+++ THE RECORDS +++

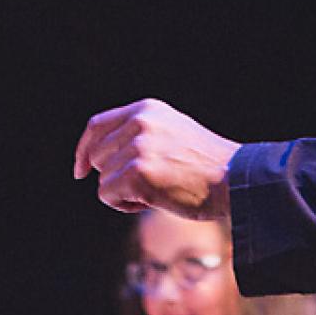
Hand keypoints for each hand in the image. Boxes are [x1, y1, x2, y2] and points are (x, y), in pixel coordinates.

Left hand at [73, 98, 239, 219]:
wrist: (235, 178)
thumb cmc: (207, 165)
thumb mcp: (171, 133)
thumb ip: (139, 136)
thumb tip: (98, 157)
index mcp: (146, 109)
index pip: (97, 126)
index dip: (84, 150)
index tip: (80, 171)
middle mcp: (139, 122)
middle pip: (96, 156)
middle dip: (113, 176)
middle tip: (147, 185)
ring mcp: (138, 146)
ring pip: (102, 179)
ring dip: (124, 193)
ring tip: (157, 190)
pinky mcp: (137, 172)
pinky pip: (108, 195)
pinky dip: (125, 205)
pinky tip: (153, 201)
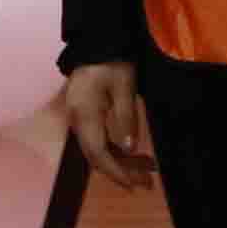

+++

*ACTION ITEM:* What you return must match the lines from the top of the data through the line with "ring mcp: (138, 146)" exactly, with the pictures removed.

*WRITTEN REPLY:*
Hand keypoints for each hand in the image. Boxes are [x1, y1, x2, y2] and points are (x, y), in pixel coordinates.

Left hand at [73, 98, 239, 219]:
wrist: (235, 178)
thumb cmc: (207, 165)
thumb mcp: (171, 133)
thumb ip: (139, 136)
thumb tip: (98, 157)
index mcp: (146, 109)
index pip: (97, 126)
index dip: (84, 150)
index tip: (80, 171)
middle mcp: (139, 122)
middle pip: (96, 156)
middle dip: (113, 176)
middle tip: (147, 185)
ring mcp: (138, 146)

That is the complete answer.